Problem description: Reproduce, character for character, everything from the row containing "DeSantis signed an" down to the row containing "to do as a politician when a tragedy".

Entries provided:
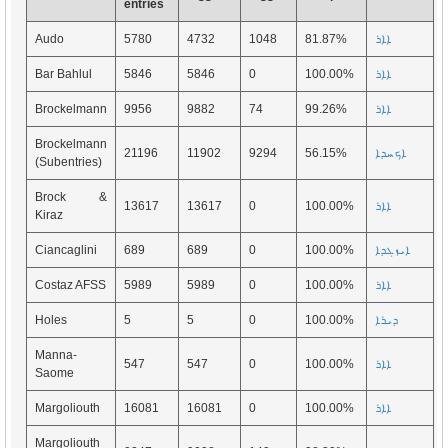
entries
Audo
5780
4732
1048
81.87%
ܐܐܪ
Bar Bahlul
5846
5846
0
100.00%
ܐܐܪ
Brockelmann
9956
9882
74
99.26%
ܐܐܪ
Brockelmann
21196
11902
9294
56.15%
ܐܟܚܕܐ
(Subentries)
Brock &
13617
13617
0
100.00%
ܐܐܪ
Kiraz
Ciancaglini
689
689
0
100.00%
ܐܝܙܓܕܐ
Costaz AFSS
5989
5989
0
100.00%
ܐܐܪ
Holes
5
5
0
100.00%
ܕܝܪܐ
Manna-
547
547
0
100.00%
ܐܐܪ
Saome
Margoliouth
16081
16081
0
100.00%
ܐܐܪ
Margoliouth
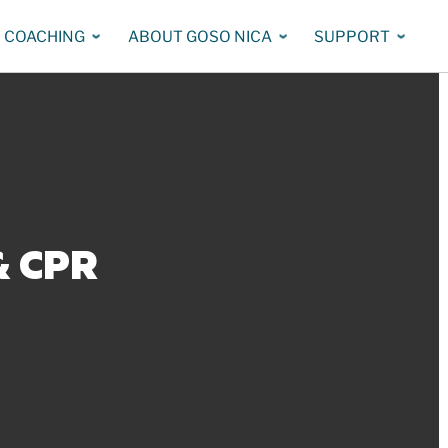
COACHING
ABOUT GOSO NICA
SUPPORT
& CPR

---

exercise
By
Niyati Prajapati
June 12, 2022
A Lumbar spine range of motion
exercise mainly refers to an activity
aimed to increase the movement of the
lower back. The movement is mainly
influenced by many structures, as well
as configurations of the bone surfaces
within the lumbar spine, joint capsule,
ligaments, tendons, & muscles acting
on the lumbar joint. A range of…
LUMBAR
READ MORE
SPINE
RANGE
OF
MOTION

* * *

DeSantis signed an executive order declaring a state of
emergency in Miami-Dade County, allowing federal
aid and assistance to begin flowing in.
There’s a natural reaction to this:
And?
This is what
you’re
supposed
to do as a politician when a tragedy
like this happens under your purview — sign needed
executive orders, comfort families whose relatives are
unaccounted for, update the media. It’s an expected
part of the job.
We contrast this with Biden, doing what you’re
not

Task solution:
DeSantis signed an executive order declaring a state of
emergency in Miami-Dade County, allowing federal
aid and assistance to begin flowing in.
There’s a natural reaction to this:
And?
This is what
you’re
supposed
to do as a politician when a tragedy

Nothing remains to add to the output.